Anthony FauciAnthony FauciGOP questions whether Trump will stick to new coronavirus approach Almost 3,500 public health experts sign letter in support of Fauci Overnight Health Care: Pfizer lands nearly b from Trump administration for COVID vaccine | FEMA head: ‘We have a ways to go’ on having enough PPE | Fauci on coronavirus: ‘I don’t really see us eradicating it’ MORE, the nation’s top infectious diseases expert, said Thursday that he has received “serious threats” to himself and his family since he became one of the public faces of the federal response to the coronavirus pandemic.
The doctor said that the anger has appeared on a different level than when he began his work during the HIV/AIDS crisis.
“I’ve seen a side of society that I guess is understandable but it’s a little bit disturbing. Back in the days of HIV when I was being criticized with some hate mail, it was, you know, people calling me a gay-lover and ‘what the hell are you wasting a lot of time on that’ … things that you would just push aside as stupid people saying stupid things,” Fauci told CNN’s David AxelrodDavid AxelrodCuban, Walker battle over Black Lives Matter on NBA courts during Fox special Mark Cuban says he’s decided not to run for president The Hill’s Campaign Report: Senate map shows signs of expanding MORE on his “The Axe Files” podcast.
In 2020, Fauci said, “It’s really a magnitude different,” because “as much as people inappropriately, I think, make me somewhat of a hero … there are people who get really angry at thinking I’m interfering with their life because I’m pushing a public health agenda.”
This, he said, has led to both hate mail and “serious threats against me, against my family … my daughters, my wife — I mean, really? Is this the United States of America?”
Fauci added that he had been assigned security due to some of these threats.
Axelrod also noted reports that several House Republicans had called for Rep. Liz CheneyElizabeth (Liz) Lynn CheneyHouse votes to remove Confederate statues from Capitol The Hill’s Morning Report – Presented by Facebook – Dems to GOP: Where is your COVID-19 bill? Bolton defends Cheney amid clash with House conservatives MORE’s (R-Wyo.) removal as head of the House Republican Caucus for defending Fauci’s performance during the pandemic.

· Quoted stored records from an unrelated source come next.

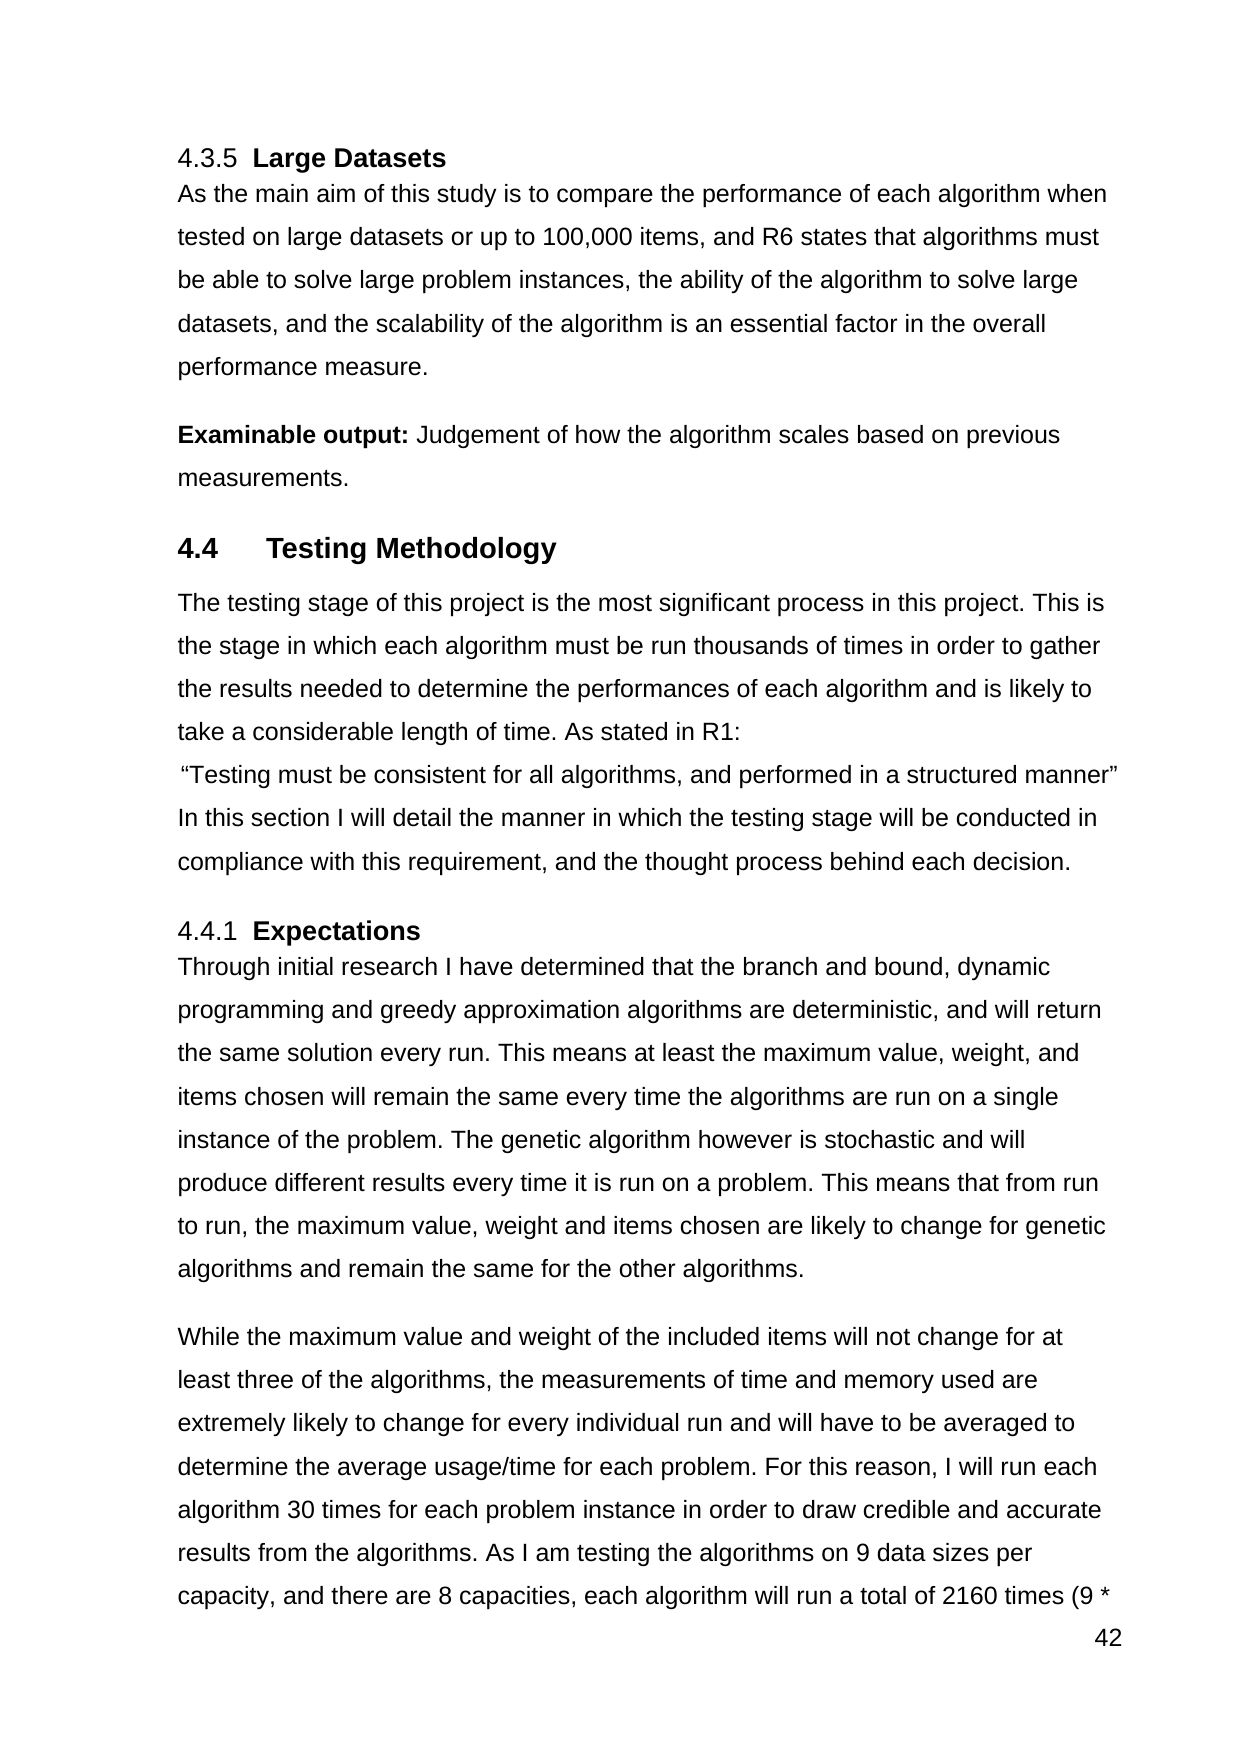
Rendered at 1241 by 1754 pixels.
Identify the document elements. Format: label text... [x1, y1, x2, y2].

text The testing stage of this project is the most significant process in this project. This is the stage in which each algorithm must be run thousands of times in order to gather the results needed to determine the performances of each algorithm and is likely to take a considerable length of time. As stated in R1: [177, 588, 1122, 746]
text Examinable output: Judgement of how the algorithm scales based on previous measurements. [177, 420, 1122, 492]
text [177, 1322, 1122, 1609]
subtitle Testing Methodology [177, 531, 1122, 565]
text As the main aim of this study is to compare the performance of each algorithm when tested on large datasets or up to 100,000 items, and R6 states that algorithms must be able to solve large problem instances, the ability of the algorithm to solve large datasets, and the scalability of the algorithm is an essential factor in the overall performance measure. [177, 179, 1122, 381]
text In this section I will detail the manner in which the testing stage will be conducted in compliance with this requirement, and the thought process behind each decision. [177, 803, 1122, 875]
text “Testing must be consistent for all algorithms, and performed in a structured manner” [177, 760, 1122, 789]
subtitle Expectations [177, 914, 1122, 946]
text Through initial research I have determined that the branch and bound, dynamic programming and greedy approximation algorithms are deterministic, and will return the same solution every run. This means at least the maximum value, weight, and items chosen will remain the same every time the algorithms are run on a single instance of the problem. The genetic algorithm however is stochastic and will produce different results every time it is run on a problem. This means that from run to run, the maximum value, weight and items chosen are likely to change for genetic algorithms and remain the same for the other algorithms. [177, 952, 1122, 1283]
subtitle Large Datasets [177, 142, 1122, 173]
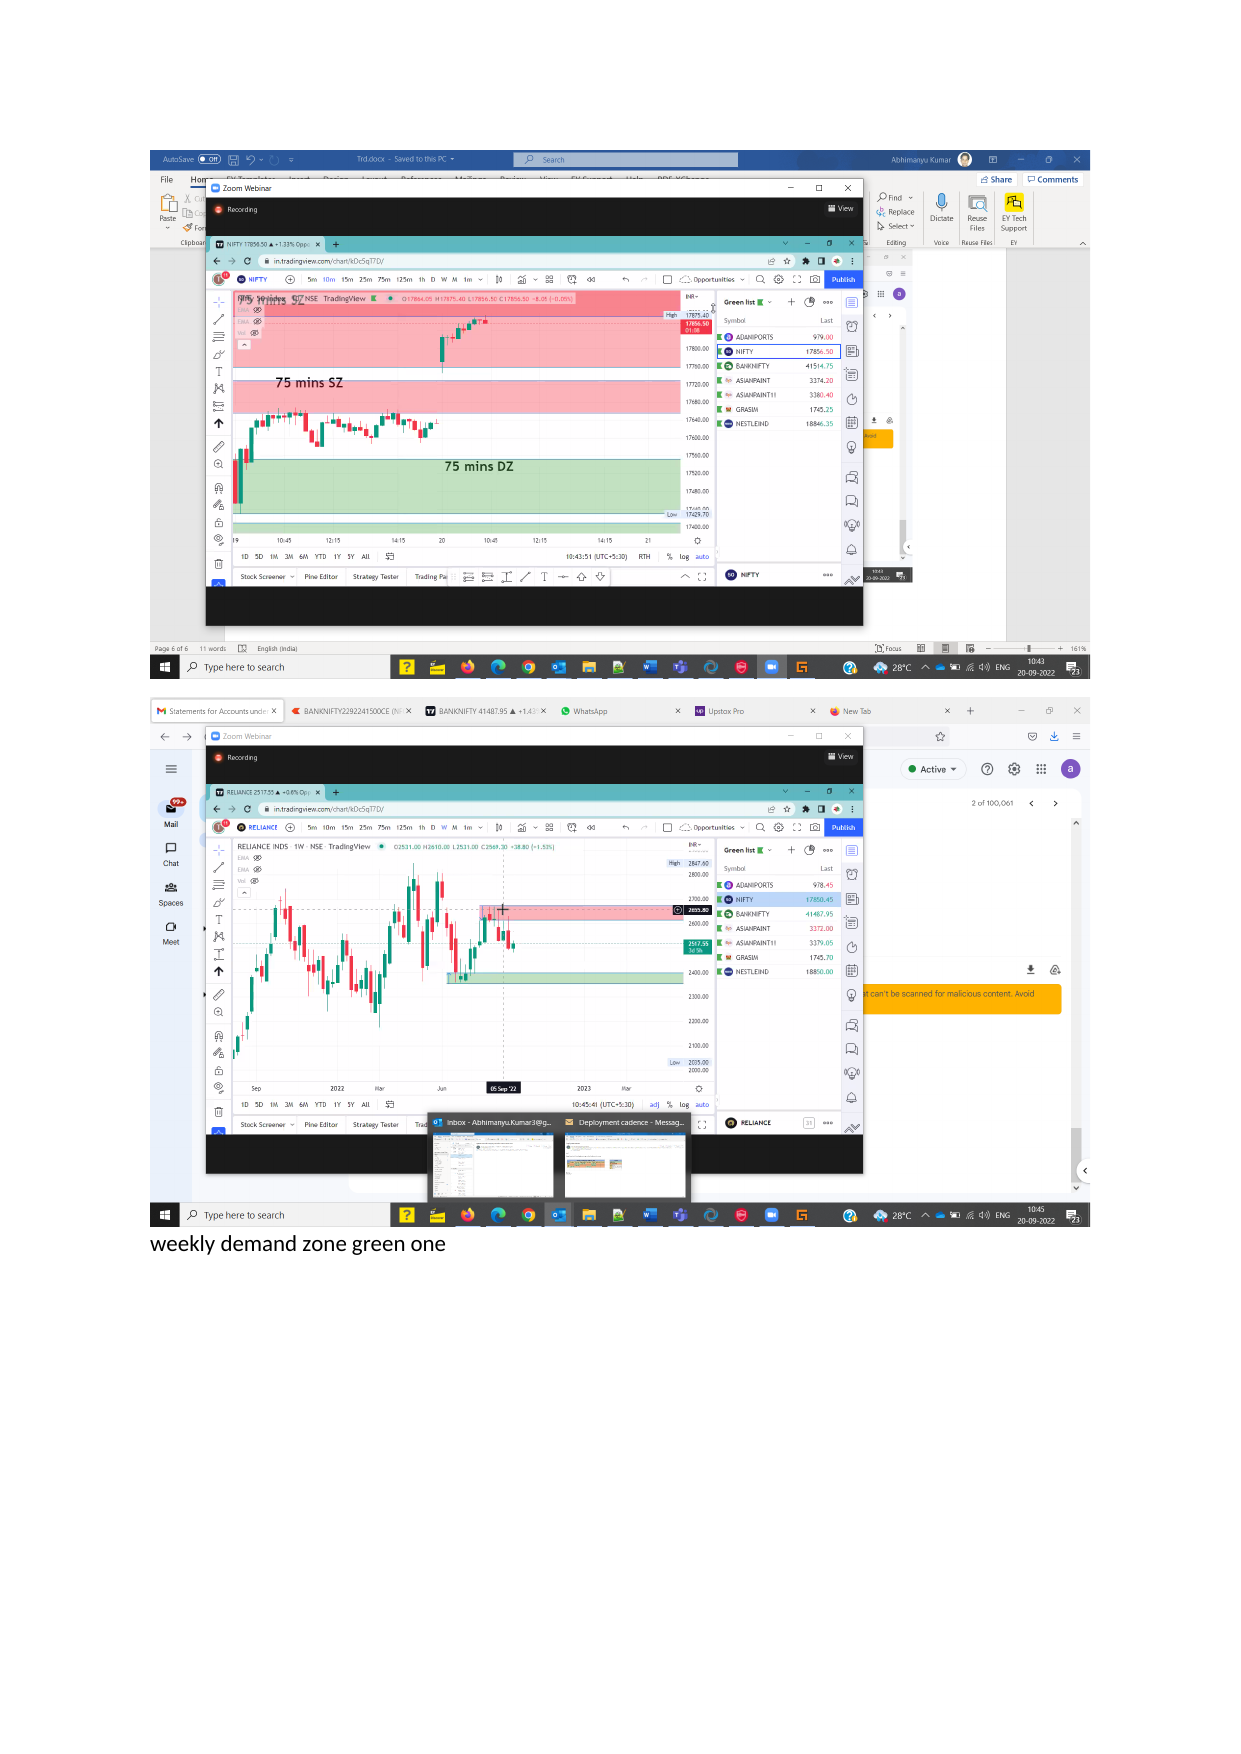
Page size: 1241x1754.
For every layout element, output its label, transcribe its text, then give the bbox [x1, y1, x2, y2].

“Isn’t that weird, David? I mean, it just doesn’t make any sense,” Fauci responded. “I guess it’s just a reflection of the divisiveness in our society at the political level.”
“I can understand very well that you have to be careful because of the negative consequences of things like shutting down … but the hostility against public health issues is difficult not only to understand, but difficult to even process,” he added.
Fauci’s comments come after President TrumpDonald John TrumpTrump says he would be comfortable sending son, grandchildren to school in person Cafeteria worker on White House grounds tests positive for COVID-19: reports Republicans to start unveiling coronavirus package Thursday MORE recently characterized the doctor as “a little bit of an alarmist.” Fauci refuted the characterization, saying that he was a realist.
Trump maintains that his relationship with the doctor, however, remains “very good.”